• YOUR TASK
Copy everything from the start of the records down to the line containing "utilizan los sistemas institucionales.", swapping "padrón electoral" for "registro electoral" and keeping all else unchanged. Leave the pictures out.

[Records taken from a dataset]
Segment Open

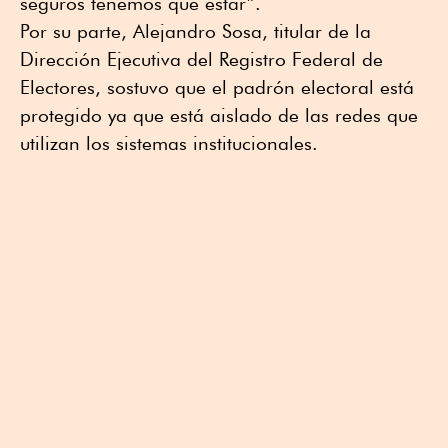
seguros tenemos que estar”.
Por su parte, Alejandro Sosa, titular de la
Dirección Ejecutiva del Registro Federal de
Electores, sostuvo que el padrón electoral está
protegido ya que está aislado de las redes que
utilizan los sistemas institucionales.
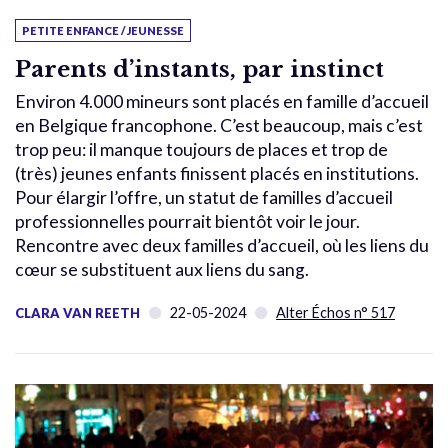
PETITE ENFANCE / JEUNESSE
Parents d’instants, par instinct
Environ 4.000 mineurs sont placés en famille d’accueil
en Belgique francophone. C’est beaucoup, mais c’est
trop peu: il manque toujours de places et trop de
(très) jeunes enfants finissent placés en institutions.
Pour élargir l’offre, un statut de familles d’accueil
professionnelles pourrait bientôt voir le jour.
Rencontre avec deux familles d’accueil, où les liens du
cœur se substituent aux liens du sang.
22-05-2024
Alter Échos n° 517
CLARA VAN REETH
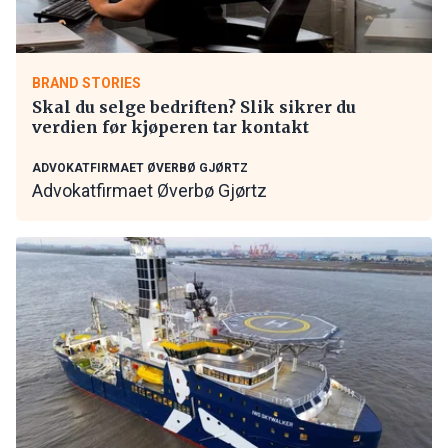
BRAND STORIES
Skal du selge bedriften? Slik sikrer du
verdien før kjøperen tar kontakt
ADVOKATFIRMAET ØVERBØ GJØRTZ
Advokatfirmaet Øverbø Gjørtz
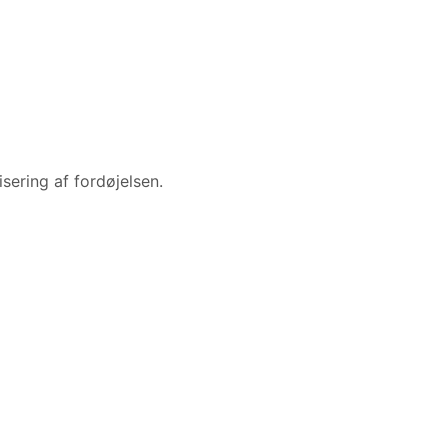
isering af fordøjelsen.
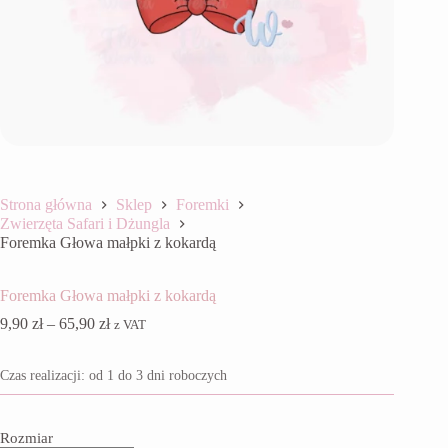
Strona główna
Sklep
Foremki
Zwierzęta Safari i Dżungla
Foremka Głowa małpki z kokardą
Foremka Głowa małpki z kokardą
Zakres
9,90
zł
–
65,90
zł
z VAT
cen:
od
Czas realizacji: od 1 do 3 dni roboczych
9,90 zł
do
65,90 zł
Rozmiar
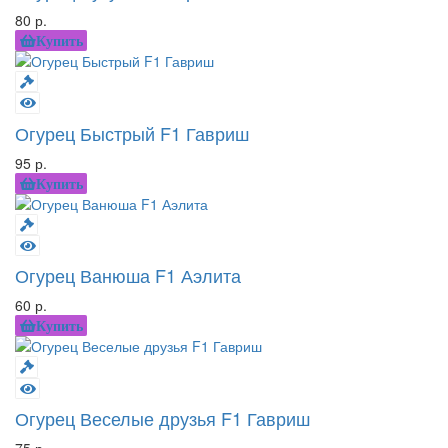
80 р.
Купить
Огурец Быстрый F1 Гавриш
95 р.
Купить
Огурец Ванюша F1 Аэлита
60 р.
Купить
Огурец Веселые друзья F1 Гавриш
75 р.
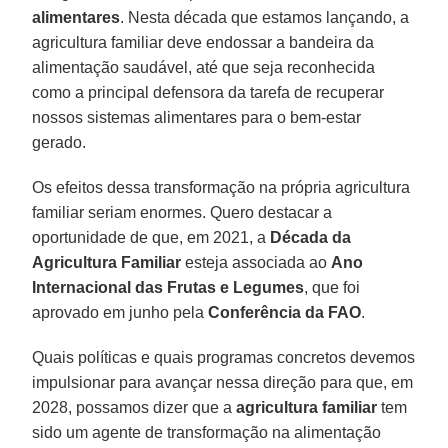
alimentares
. Nesta década que estamos lançando, a
agricultura familiar deve endossar a bandeira da
alimentação saudável, até que seja reconhecida
como a principal defensora da tarefa de recuperar
nossos sistemas alimentares para o bem-estar
gerado.
Os efeitos dessa transformação na própria agricultura
familiar seriam enormes. Quero destacar a
oportunidade de que, em 2021, a
Década da
Agricultura Familiar
esteja associada ao
Ano
Internacional das Frutas e Legumes
, que foi
aprovado em junho pela
Conferência da FAO
.
Quais políticas e quais programas concretos devemos
impulsionar para avançar nessa direção para que, em
2028, possamos dizer que a
agricultura familiar
tem
sido um agente de transformação na alimentação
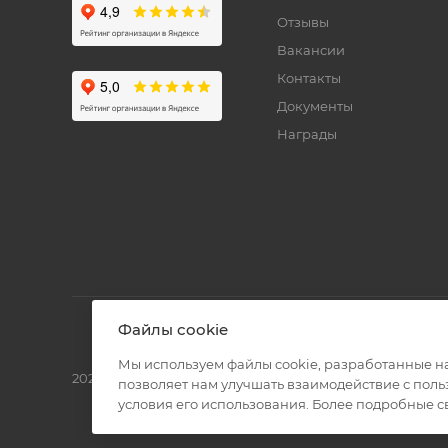
Отзывы
Вакансии
Контакты
Документы
Награды
Файлы cookie
Мы используем файлы cookie, разработанные н
2026 © Полиграф кит - интернет-магазин
позволяет нам улучшать взаимодействие с пол
условия его использования. Более подробные 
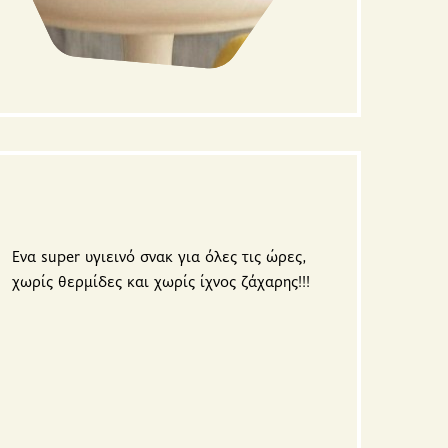
Ενα super υγιεινό σνακ για όλες τις ώρες,
χωρίς θερμίδες και χωρίς ίχνος ζάχαρης!!!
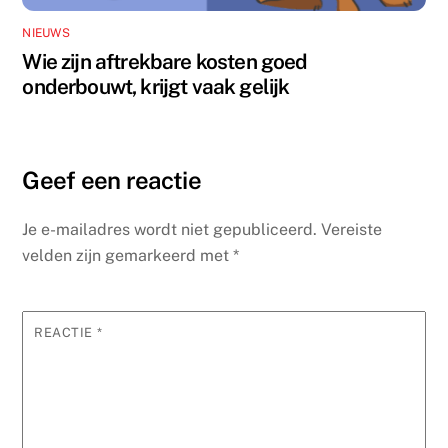
NIEUWS
Wie zijn aftrekbare kosten goed
onderbouwt, krijgt vaak gelijk
Geef een reactie
Je e-mailadres wordt niet gepubliceerd.
Vereiste
velden zijn gemarkeerd met
*
REACTIE
*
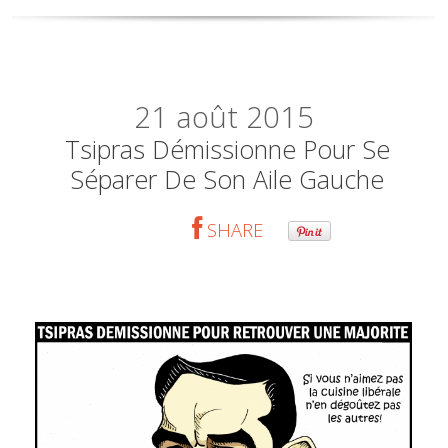
21
août 2015
Tsipras Démissionne Pour Se
Séparer De Son Aile Gauche
SHARE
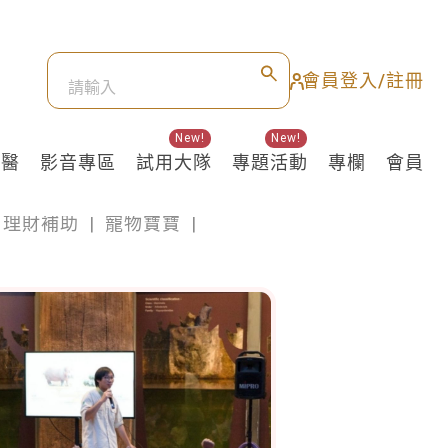
會員登入/註冊
New!
New!
良醫
影音專區
試用大隊
專題活動
專欄
會員
理財補助
|
寵物寶寶
|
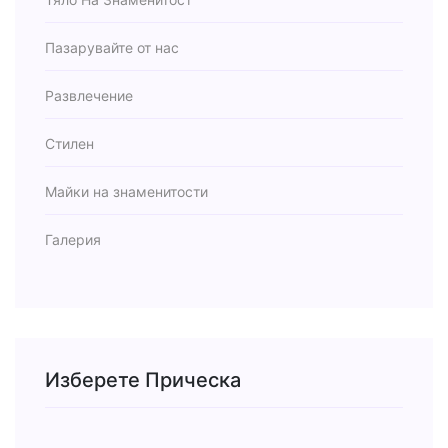
Пазарувайте от нас
Развлечение
Стилен
Майки на знаменитости
Галерия
Изберете Прическа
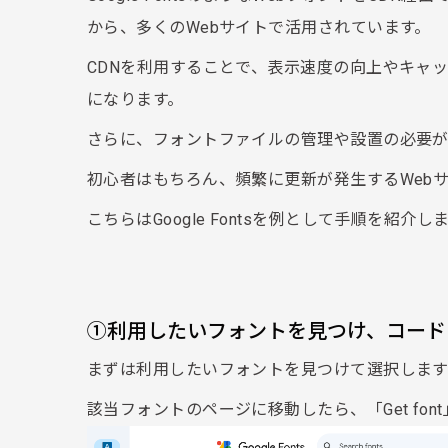
から、多くのWebサイトで活用されています。
CDNを利用することで、表示速度の向上やキャ
になります。
さらに、フォントファイルの管理や設置の必要が
初心者はもちろん、頻繁に更新が発生するWeb
こちらはGoogle Fontsを例として手順を紹介し
①利用したいフォントを見つけ、コード
まずは利用したいフォントを見つけて選択します
該当フォントのページに移動したら、「Get font」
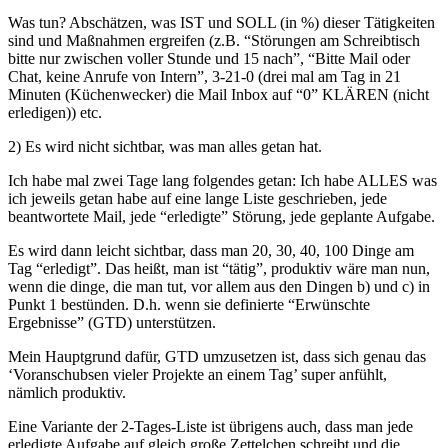
Was tun? Abschätzen, was IST und SOLL (in %) dieser Tätigkeiten
sind und Maßnahmen ergreifen (z.B. “Störungen am Schreibtisch
bitte nur zwischen voller Stunde und 15 nach”, “Bitte Mail oder
Chat, keine Anrufe von Intern”, 3-21-0 (drei mal am Tag in 21
Minuten (Küchenwecker) die Mail Inbox auf “0” KLÄREN (nicht
erledigen)) etc.
2) Es wird nicht sichtbar, was man alles getan hat.
Ich habe mal zwei Tage lang folgendes getan: Ich habe ALLES was
ich jeweils getan habe auf eine lange Liste geschrieben, jede
beantwortete Mail, jede “erledigte” Störung, jede geplante Aufgabe.
Es wird dann leicht sichtbar, dass man 20, 30, 40, 100 Dinge am
Tag “erledigt”. Das heißt, man ist “tätig”, produktiv wäre man nun,
wenn die dinge, die man tut, vor allem aus den Dingen b) und c) in
Punkt 1 bestünden. D.h. wenn sie definierte “Erwünschte
Ergebnisse” (GTD) unterstützen.
Mein Hauptgrund dafür, GTD umzusetzen ist, dass sich genau das
‘Voranschubsen vieler Projekte an einem Tag’ super anfühlt,
nämlich produktiv.
Eine Variante der 2-Tages-Liste ist übrigens auch, dass man jede
erledigte Aufgabe auf gleich große Zettelchen schreibt und die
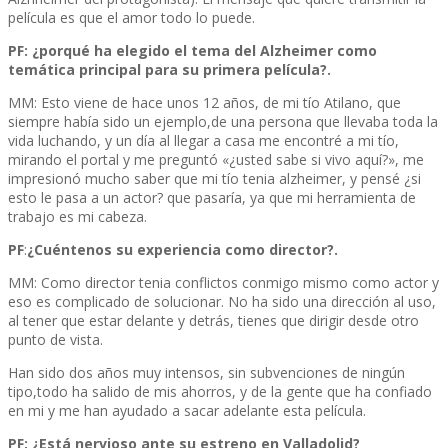
película es que el amor todo lo puede.
PF:
¿porqué ha elegido el tema del Alzheimer como
temática principal para su primera película?.
MM: Esto viene de hace unos 12 años, de mi tío Atilano, que
siempre había sido un ejemplo,de una persona que llevaba toda la
vida luchando, y un día al llegar a casa me encontré a mi tío,
mirando el portal y me preguntó «¿usted sabe si vivo aquí?», me
impresionó mucho saber que mi tío tenia alzheimer, y pensé ¿si
esto le pasa a un actor? que pasaría, ya que mi herramienta de
trabajo es mi cabeza.
PF
:
¿Cuéntenos su experiencia como director?.
MM: Como director tenia conflictos conmigo mismo como actor y
eso es complicado de solucionar. No ha sido una dirección al uso,
al tener que estar delante y detrás, tienes que dirigir desde otro
punto de vista.
Han sido dos años muy intensos, sin subvenciones de ningún
tipo,todo ha salido de mis ahorros, y de la gente que ha confiado
en mi y me han ayudado a sacar adelante esta película.
PF: ¿Está nervioso ante su estreno en Valladolid?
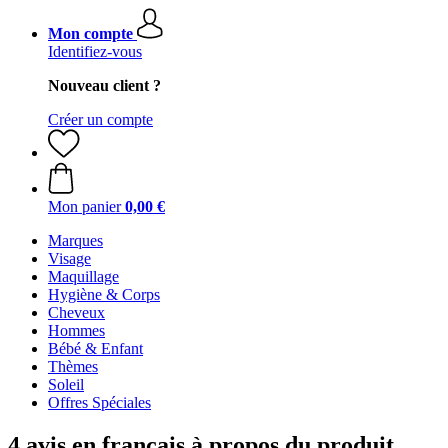
Mon compte
Identifiez-vous
Nouveau client ?
Créer un compte
Mon panier
0,00 €
Marques
Visage
Maquillage
Hygiène & Corps
Cheveux
Hommes
Bébé & Enfant
Thèmes
Soleil
Offres Spéciales
4 avis en français à propos du produit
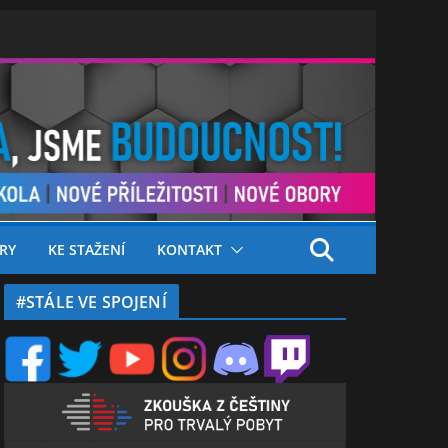
RY
KE STAŽENÍ
KONTAKT
#STÁLE VE SPOJENÍ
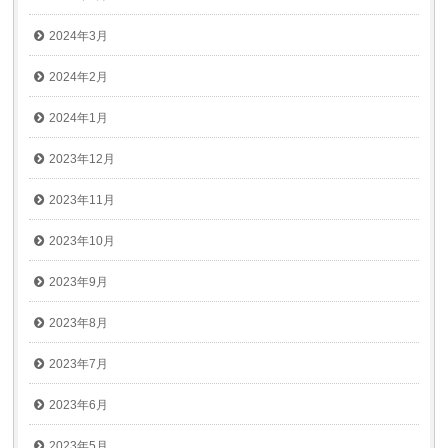
2024年3月
2024年2月
2024年1月
2023年12月
2023年11月
2023年10月
2023年9月
2023年8月
2023年7月
2023年6月
2023年5月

Segment Closed

• RESPONSE BOX
seguros tenemos que estar”.
Por su parte, Alejandro Sosa, titular de la
Dirección Ejecutiva del Registro Federal de
Electores, sostuvo que el registro electoral está
protegido ya que está aislado de las redes que
utilizan los sistemas institucionales.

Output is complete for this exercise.